Aftermarket filters are preferred over the OEM in my opinion. They are half the price for a better constructed filter. Many of the OEM filters are cheap E-Cores with expensive paint. Something like a Fram 3614 is fine, I'm talking about the guys who run a 3600 or a Wix 51516 filter. Way too long and greatly increases the risk of damage. Sure, there is a slight increase in oil capacity, but it will be negated if the ADBV fails. I doubt there would be a measurable difference in cooling. 🤷‍♂️
 
Aftermarket filters are preferred over the OEM in my opinion. They are half the price for a better constructed filter. Many of the OEM filters are cheap E-Cores with expensive paint. Something like a Fram 3614 is fine, I'm talking about the guys who run a 3600 or a Wix 51516 filter. Way too long and greatly increases the risk of damage. Sure, there is a slight increase in oil capacity, but it will be negated if the ADBV fails.
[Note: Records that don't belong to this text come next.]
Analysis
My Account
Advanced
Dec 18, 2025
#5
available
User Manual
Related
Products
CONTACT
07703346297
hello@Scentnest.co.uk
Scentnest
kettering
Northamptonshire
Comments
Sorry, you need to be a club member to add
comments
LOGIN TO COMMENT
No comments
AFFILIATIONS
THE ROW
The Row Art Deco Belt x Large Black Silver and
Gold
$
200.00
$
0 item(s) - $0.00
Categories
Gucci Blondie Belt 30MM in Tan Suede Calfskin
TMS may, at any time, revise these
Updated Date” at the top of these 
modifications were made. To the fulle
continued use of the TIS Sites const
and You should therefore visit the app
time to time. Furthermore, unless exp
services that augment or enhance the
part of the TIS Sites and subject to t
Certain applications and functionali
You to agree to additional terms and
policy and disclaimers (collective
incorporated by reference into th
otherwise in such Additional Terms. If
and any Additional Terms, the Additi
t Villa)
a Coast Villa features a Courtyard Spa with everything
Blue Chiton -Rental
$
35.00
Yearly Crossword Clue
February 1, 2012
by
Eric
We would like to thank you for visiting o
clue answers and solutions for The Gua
I doubt there would be a measurable difference in cooling. 🤷‍♂️
Heat transfer is drive by delta T, or the temperature difference between the hot and cold parts in the mix. Heat transfer in this application is via convection, meaning that a liquid or gas passing over the hot parts will carry the heat to somewhere colder. The factors worthy of consideration there are air flow and cooling surface area. Increasing the filter size will increase the cooling surface area with little or no effect on air flow.

That's an engineering analysis of why we agree.